Indeed, while he is a celebrated inter-county dual star – perhaps the ultimate and most successful example of this now extinct species – his early career was more as a footballer. Even in an era when Cork had players to burn, he was called into the Cork Under-21 football panel while still eligible for Minor. However, it was as a Minor hurler he won an All-Ireland medal in 1971 when the Rebel County beat Kilkenny. On that famous Tipp day in Killarney in ’71, JBM played against Ger Loughnane among others in the Munster Minor final. The 1971 Cork Minor footballers came up well short in the final against a Mayo team which included future manager John O’Mahony.

A year later in 1972, it was the opposite story for Cork. Two All-Ireland Minor final appearances once more, but success in the football and defeat in the hurling. In what was definitely a year for Quare Hawks Cork footballers beat Tyrone, a team which included that county’s greatest ever manager Mickey Harte and perhaps its greatest ever player in Frank McGuigan. Precocious talents Barry Murphy and Frank McGuigan would face each other again just eleven months later in the Senior semi-final.
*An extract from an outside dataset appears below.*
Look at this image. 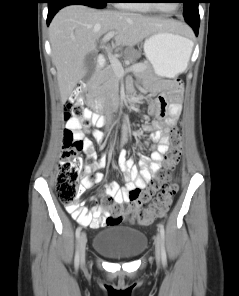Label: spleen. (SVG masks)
<instances>
[{"instance_id": "spleen-1", "label": "spleen", "mask_w": 239, "mask_h": 296, "mask_svg": "<svg viewBox=\"0 0 239 296\" xmlns=\"http://www.w3.org/2000/svg\"><path fill=\"white\" fill-rule=\"evenodd\" d=\"M192 47H193V42H192V44L190 45L189 50H188L187 61H189V58H190V55H191V52H192Z\"/></svg>"}]
</instances>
The hurling final, which saw Cork failing to win four successive titles, had plenty of star quality too. Cork’s wing-forward Bertie Óg Murphy enjoyed a relatively modest career around the periphery of Cork’s senior hurlers over the following decade, but there was little modest about the success enjoyed subsequently by their opponents. Kilkenny’s Minors won the county's first All-Ireland title for a decade and included no fewer than three future All-Ireland winning Senior captains, namely Brian Cody, Ger Fennelly, and Billy Fitzpatrick. This Cork team had hammered Limerick in the Munster Final in Thurles on the same day their Seniors did similar to Clare but both teams fell short on Jones’s Road.

For many of those Minors it was the last they saw of Croke Park. For Jimmy Barry Murphy it was all just starting. A low-key debut National Football League debut against Longford at the Cork Athletic Grounds in February 1973 was the foreword to an amazing story. He was still 18 years old when Cork ripped Kerry apart months later in the Munster Final. They hit Tyrone for five goals in the semi-final and in the final beat Galway with a degree of comfort. Jimmy Barry Murphy scored a goal against Kerry, two against Tyrone, and two against Galway. Perhaps in a sign of the times, despite the scoring of fifteen goals in four championship games, it was Cork’s goalkeeper Billy Morgan who was named Footballer of the Year. Hard to imagine looking beyond a forward these days.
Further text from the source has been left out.